Thompson Family: 1808 – 2009
The file was thick with birth certificates and death certificates for dozens of obscure branches stretching out from their family tree. Names that were familiar in town but faces I just couldn’t remember. One thing jumped out at me so suddenly, I felt as if I had been slapped.
“We have to get going,” Aunt Astrid hissed urgently.
“I don’t believe this.” My mind couldn’t focus. I was shaking and felt a chill run up my spine.
“Cath!” Her voice sounded scared. “We’ve got to go! Now!”
“Should I take the file?” I was tripping over my thoughts and didn’t know what to do. It was like one of those dreams where I was struggling to run but my legs just wouldn’t move.
“No! Put it back! Put everything back! We need to get out of this building now!”
Finally my head clicked, and I heard her loud and clear. Stuffing the folder back where it belonged, I shut the drawer and jumped to my feet. Just then, we froze. We heard noises. I quickly tiptoed next to my aunt and held her hand. We stood there for what felt like an eternity. I watched her face as she sorted through the dimensions of the future and past and everything else in between. Her grip became tighter until I wasn’t sure if it was our present where we were hearing noises or something in another dimension trying to bust its way through to this one. It seemed to be all around us and even, I shuddered to think it, inside us, echoing in our heads.

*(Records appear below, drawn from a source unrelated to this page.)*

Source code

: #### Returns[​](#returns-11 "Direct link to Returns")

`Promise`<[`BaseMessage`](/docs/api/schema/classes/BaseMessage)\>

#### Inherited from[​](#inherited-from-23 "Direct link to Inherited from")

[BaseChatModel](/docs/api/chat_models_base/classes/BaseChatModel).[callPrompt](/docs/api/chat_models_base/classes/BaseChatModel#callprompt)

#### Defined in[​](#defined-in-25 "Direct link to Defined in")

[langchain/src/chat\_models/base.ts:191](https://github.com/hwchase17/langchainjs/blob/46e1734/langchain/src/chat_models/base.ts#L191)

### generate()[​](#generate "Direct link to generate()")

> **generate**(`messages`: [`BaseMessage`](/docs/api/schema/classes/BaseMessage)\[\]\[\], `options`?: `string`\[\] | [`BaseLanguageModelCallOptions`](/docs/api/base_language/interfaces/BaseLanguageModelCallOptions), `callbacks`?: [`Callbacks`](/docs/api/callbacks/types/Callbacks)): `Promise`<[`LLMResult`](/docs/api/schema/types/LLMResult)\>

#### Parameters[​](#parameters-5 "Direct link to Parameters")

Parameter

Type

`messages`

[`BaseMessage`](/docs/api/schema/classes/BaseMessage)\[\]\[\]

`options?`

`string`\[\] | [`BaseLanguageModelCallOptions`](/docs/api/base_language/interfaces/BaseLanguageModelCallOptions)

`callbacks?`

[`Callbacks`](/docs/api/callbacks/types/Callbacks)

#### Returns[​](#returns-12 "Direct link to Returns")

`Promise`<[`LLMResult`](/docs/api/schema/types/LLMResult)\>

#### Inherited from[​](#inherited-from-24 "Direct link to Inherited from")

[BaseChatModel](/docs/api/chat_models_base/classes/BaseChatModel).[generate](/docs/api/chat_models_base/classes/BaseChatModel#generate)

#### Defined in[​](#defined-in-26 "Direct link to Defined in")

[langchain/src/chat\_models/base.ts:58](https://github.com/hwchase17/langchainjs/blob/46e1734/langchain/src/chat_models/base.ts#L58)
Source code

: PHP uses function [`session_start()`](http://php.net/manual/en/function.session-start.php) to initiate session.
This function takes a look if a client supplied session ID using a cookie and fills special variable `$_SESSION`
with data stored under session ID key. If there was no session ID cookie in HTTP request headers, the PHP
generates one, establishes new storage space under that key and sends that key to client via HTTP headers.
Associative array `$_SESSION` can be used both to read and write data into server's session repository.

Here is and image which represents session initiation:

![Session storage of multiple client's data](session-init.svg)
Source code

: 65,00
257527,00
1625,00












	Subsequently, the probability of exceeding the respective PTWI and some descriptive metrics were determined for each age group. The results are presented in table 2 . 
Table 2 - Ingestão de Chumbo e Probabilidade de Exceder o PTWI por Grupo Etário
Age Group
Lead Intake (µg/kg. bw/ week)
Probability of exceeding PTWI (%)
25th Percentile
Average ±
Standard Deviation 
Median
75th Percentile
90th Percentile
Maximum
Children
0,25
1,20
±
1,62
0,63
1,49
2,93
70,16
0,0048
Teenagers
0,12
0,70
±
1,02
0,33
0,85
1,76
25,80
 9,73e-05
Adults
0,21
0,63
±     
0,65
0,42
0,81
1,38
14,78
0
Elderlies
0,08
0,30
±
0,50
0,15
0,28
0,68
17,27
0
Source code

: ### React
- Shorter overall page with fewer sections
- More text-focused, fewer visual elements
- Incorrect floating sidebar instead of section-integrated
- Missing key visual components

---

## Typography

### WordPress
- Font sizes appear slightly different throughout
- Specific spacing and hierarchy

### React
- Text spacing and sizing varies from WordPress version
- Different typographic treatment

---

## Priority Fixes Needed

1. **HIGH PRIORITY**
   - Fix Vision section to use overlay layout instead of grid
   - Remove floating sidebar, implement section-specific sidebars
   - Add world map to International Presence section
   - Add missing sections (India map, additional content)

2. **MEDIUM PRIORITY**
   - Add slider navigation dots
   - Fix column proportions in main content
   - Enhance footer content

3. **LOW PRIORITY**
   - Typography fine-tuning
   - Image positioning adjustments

“Let’s go!” I pulled Aunt Astrid toward the stairs.
I thought I might have to help her get up the stairs, but to my surprise and relief, she shot up them like a bullet. We burst through the wooden door into the da
rk hallway and pressed our backs against the cold concrete wall. Both of us held our breath.
Something was pursuing us. Something big and diabolical was rattling the foundation of the building.
“It was down there with us,” Aunt Astrid said in a terrified whisper. “I think it’s coming up the stairs.”
Reluctantly, I pressed my ear against the wood door. As sure as the stars were in the sky that night, I heard the footsteps. I heard the breathing. I heard the growling.
This time it was Aunt Astrid who grabbed my hand and pulled me back toward the office. Once inside it, we quickly shut the door and ran to the window that, thankfully, was still open.
While Aunt Astrid backed her way out onto the safety of the pavement, I felt my body shake with fear. This had to be how the men floating around the sunken USS Indianapolis felt while being rescued as sharks continued to attack them from below.
I wouldn’t turn around. I wouldn’t look at the office door for fear of what I might see. But I knew whatever it was had crawled up from the basement. It had moved up the stairs with slow, deliberate steps, and now it was making its way down the hall.
“Hurry,” I urged my aunt. “Please.”
She nodded and grunted as she swung her second leg over the sill and hopped down. Looking around quickly, she saw nothing and waved to me. “Come on, Cath. Hurry.”
She didn’t have to tell me twice. But against my better judgment, against my gut instinct, against my own will, I turned and looked at the wooden door with Administration stenciled across it.
A ghoulish face, distorted by the glass, grinned a sadistic grin at me as its red eyes burned into mine.
I dove out the window, slamming it shut behind me, and onto the hard pavement, where I scraped up my palms and tore a nice size hole in my favorite black jeans.
“Are you all right?” Aunt Astrid asked as she yanked me to my feet and pulled me toward the car. Had I broken a leg, she would have continued to drag me away from that place, all the while soothing and encouraging as she was doing. “It’s okay. We’re all right now. The car is just up ahead. Come on, honey. Let’s keep going.”